The records:
*** Begin section ***
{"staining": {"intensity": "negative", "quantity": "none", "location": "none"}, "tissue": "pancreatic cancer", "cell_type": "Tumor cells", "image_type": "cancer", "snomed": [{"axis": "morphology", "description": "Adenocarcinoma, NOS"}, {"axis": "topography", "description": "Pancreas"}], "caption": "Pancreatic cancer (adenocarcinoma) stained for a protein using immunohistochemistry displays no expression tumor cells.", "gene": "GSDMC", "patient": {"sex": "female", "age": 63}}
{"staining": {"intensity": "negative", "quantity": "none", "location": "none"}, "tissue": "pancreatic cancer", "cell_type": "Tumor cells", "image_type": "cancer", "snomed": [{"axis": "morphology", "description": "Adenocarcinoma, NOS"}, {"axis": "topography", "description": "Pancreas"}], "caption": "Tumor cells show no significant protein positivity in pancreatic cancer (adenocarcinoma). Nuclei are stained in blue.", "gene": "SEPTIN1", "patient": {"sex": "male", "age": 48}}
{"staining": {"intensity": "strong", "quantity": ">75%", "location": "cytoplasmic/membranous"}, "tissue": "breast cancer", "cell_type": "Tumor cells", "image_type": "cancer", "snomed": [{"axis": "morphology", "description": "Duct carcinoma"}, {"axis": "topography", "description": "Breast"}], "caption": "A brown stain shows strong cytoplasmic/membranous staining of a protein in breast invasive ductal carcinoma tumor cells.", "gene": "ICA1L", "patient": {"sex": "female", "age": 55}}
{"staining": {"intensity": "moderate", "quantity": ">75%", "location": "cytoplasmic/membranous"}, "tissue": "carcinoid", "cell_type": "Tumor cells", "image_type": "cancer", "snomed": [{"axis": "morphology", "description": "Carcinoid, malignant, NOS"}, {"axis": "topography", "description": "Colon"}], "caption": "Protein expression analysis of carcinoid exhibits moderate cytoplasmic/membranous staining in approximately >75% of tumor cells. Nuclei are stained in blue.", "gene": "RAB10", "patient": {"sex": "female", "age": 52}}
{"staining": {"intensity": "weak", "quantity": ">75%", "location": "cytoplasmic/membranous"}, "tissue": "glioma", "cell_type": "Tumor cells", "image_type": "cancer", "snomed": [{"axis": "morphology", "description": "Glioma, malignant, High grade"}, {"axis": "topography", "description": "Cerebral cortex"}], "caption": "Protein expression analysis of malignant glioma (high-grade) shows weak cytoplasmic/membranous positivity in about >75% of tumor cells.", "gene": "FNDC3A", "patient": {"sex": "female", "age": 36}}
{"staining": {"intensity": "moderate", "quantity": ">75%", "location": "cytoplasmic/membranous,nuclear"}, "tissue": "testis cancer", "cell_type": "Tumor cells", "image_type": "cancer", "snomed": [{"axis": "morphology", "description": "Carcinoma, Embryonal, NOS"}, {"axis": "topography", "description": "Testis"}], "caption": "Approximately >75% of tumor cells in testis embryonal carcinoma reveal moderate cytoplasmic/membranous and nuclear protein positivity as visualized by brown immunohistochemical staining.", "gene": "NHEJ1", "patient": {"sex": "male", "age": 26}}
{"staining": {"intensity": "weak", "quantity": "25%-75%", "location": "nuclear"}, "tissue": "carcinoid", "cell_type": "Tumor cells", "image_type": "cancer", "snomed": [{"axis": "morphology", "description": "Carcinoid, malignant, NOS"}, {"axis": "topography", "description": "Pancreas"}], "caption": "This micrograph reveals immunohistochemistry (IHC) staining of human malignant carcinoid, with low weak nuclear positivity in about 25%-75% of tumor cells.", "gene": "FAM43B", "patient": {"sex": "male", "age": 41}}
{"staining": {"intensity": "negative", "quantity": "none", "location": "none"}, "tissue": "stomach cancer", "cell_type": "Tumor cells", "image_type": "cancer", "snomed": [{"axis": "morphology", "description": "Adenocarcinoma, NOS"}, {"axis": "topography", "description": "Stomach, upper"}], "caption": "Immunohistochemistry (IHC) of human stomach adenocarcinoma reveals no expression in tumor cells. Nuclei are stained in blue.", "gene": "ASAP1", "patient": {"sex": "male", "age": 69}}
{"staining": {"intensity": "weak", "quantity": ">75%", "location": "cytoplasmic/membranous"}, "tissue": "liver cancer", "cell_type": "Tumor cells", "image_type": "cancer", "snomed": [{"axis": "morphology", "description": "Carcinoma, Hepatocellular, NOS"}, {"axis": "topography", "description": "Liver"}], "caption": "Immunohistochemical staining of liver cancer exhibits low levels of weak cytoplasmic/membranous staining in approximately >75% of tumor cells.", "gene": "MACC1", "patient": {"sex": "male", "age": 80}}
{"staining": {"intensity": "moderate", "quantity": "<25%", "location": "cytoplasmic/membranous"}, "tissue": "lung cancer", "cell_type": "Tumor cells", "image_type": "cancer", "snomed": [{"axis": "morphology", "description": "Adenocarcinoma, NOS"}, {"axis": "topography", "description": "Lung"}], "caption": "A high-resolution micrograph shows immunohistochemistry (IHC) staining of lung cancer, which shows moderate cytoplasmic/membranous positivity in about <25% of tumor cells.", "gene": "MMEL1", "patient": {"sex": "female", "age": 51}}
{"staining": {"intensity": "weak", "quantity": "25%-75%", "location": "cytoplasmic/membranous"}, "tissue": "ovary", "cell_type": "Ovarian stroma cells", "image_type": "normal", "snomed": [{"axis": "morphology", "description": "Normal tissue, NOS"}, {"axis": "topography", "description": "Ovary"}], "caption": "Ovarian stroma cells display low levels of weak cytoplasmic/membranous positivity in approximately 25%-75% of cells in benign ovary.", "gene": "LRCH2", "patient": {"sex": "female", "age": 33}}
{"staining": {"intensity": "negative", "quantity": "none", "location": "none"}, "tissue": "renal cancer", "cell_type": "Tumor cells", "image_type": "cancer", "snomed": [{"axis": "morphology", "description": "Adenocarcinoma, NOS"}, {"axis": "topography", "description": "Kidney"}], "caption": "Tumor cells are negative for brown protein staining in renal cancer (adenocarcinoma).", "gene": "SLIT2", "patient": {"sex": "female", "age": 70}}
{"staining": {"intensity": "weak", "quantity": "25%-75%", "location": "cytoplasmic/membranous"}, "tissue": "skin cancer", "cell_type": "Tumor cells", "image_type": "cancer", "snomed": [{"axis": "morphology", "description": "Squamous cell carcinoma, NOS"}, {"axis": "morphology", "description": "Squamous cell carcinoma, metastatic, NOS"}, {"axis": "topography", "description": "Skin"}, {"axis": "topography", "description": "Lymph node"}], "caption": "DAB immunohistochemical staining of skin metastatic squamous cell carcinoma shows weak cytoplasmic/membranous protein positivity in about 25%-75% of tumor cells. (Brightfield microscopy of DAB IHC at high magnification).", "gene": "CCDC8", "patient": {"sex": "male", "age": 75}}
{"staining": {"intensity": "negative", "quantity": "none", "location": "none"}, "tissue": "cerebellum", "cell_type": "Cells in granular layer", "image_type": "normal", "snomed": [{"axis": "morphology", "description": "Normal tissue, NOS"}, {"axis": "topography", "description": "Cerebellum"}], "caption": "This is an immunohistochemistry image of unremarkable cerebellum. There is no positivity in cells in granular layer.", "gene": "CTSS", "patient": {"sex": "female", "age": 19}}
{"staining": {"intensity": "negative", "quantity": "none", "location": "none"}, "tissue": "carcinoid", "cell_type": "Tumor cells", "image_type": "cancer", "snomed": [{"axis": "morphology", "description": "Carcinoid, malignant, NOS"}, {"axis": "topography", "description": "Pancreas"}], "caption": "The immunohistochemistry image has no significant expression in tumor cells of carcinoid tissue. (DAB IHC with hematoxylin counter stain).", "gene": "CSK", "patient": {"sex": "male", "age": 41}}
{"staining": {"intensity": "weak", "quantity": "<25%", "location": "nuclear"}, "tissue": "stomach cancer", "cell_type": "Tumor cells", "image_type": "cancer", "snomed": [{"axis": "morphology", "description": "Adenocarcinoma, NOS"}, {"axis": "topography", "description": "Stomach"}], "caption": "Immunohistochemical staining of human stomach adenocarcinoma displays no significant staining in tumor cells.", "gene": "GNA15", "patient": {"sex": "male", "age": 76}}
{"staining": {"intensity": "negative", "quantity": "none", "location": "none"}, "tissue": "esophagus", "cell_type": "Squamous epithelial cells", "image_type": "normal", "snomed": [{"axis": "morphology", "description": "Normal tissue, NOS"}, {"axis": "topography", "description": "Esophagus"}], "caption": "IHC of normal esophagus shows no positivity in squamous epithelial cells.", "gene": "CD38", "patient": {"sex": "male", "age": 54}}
*** End section ***
Exercise aim:
Only the lines from the one holding "stomach adenocarcinoma displays" through the end of the listing should appear in the response, each restated exactly.

Answer to the exercise:
{"staining": {"intensity": "weak", "quantity": "<25%", "location": "nuclear"}, "tissue": "stomach cancer", "cell_type": "Tumor cells", "image_type": "cancer", "snomed": [{"axis": "morphology", "description": "Adenocarcinoma, NOS"}, {"axis": "topography", "description": "Stomach"}], "caption": "Immunohistochemical staining of human stomach adenocarcinoma displays no significant staining in tumor cells.", "gene": "GNA15", "patient": {"sex": "male", "age": 76}}
{"staining": {"intensity": "negative", "quantity": "none", "location": "none"}, "tissue": "esophagus", "cell_type": "Squamous epithelial cells", "image_type": "normal", "snomed": [{"axis": "morphology", "description": "Normal tissue, NOS"}, {"axis": "topography", "description": "Esophagus"}], "caption": "IHC of normal esophagus shows no positivity in squamous epithelial cells.", "gene": "CD38", "patient": {"sex": "male", "age": 54}}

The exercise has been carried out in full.